Несмотря на признаваемую ими неизменность мира, стоики считали, что его можно улучшить. Пытаясь улучшить структуру чел. об-ва, они опирались на горький опыт Платона. Стоики создали теорию космополиса, мирового государства, где права у всех людей были бы одинаковы. В эпоху Римской империи стоическое учение о чел. правах совпадало с её юр. нормами. Если человек получил римское гражданство, то всюду – в Риме, Британии или в Африке – он пользовался одинаковыми правами . Напр., его не могли посадить без суда и следствия (ап. Павла не распинали). Зенон учил, что все люди – граждане космоса как мирового государства; их космополитизм уравнивал перед лицом мирового закона всех людей – свободных и рабов, греков и варваров, мужчин и женщин.
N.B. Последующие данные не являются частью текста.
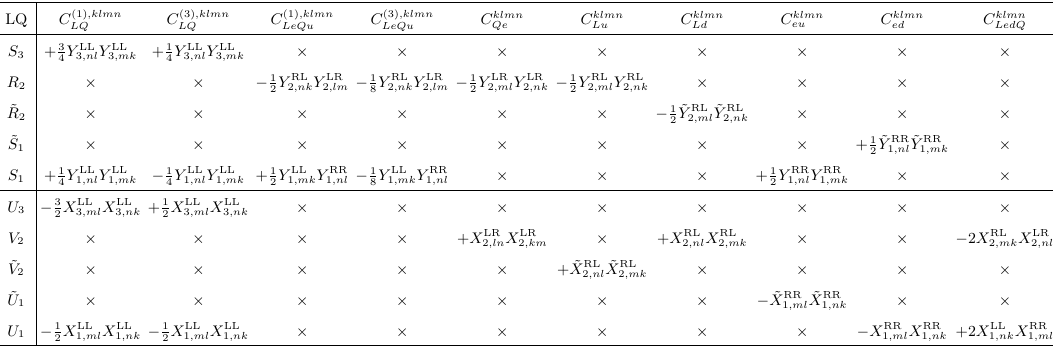
Table 3. Results of the matching of pairs of Yukawa couplings stemming from each leptoquark type listed in table 1 to the Wilson coefficients of the four-fermion operators of SMEFT from table 2. Notice that, owing to the Fierz rearrangement, we also obtain contributions containing tensorial operators, i.e. C (3) LeQu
Наряду с индивидуалистической тенденцией мы находим у стоиков проповедь широкого нрав. универсализма, который впервые возвышается до идеи всеобщего братства. Нет более ни афинянина, ни коринфянина: все люди – братья как чада единого Отца; в сознании этой истины сглаживаются социальные и национальные различия и неравенства: раб делается братом, иноплеменник становится ближним, и космополитизм провозглашается на место идеала национального государства: mundus est nobis patria. Человек осознает себя гражданином "вышнего города", или государства, в котором все другие города или государства являются лишь как бы отдельными домами. Он чувствует себя членом вселенского божественного тела: Dei socii sumus et membra. Идея универсального "града Божия" впервые зарождается в стоицизме. Признавая единый нравственный идеал, единый универсальный закон для всех, стоик в самой вере своей в провиденциальное, разумное мироправление находит основание для веры и в личное призвание человека, для учения об индивидуальных нравственных обязанностях. В подчинении законам этого царства духов и в покорности судьбе, которую постоянно проповедуют стоики, заключается их религия.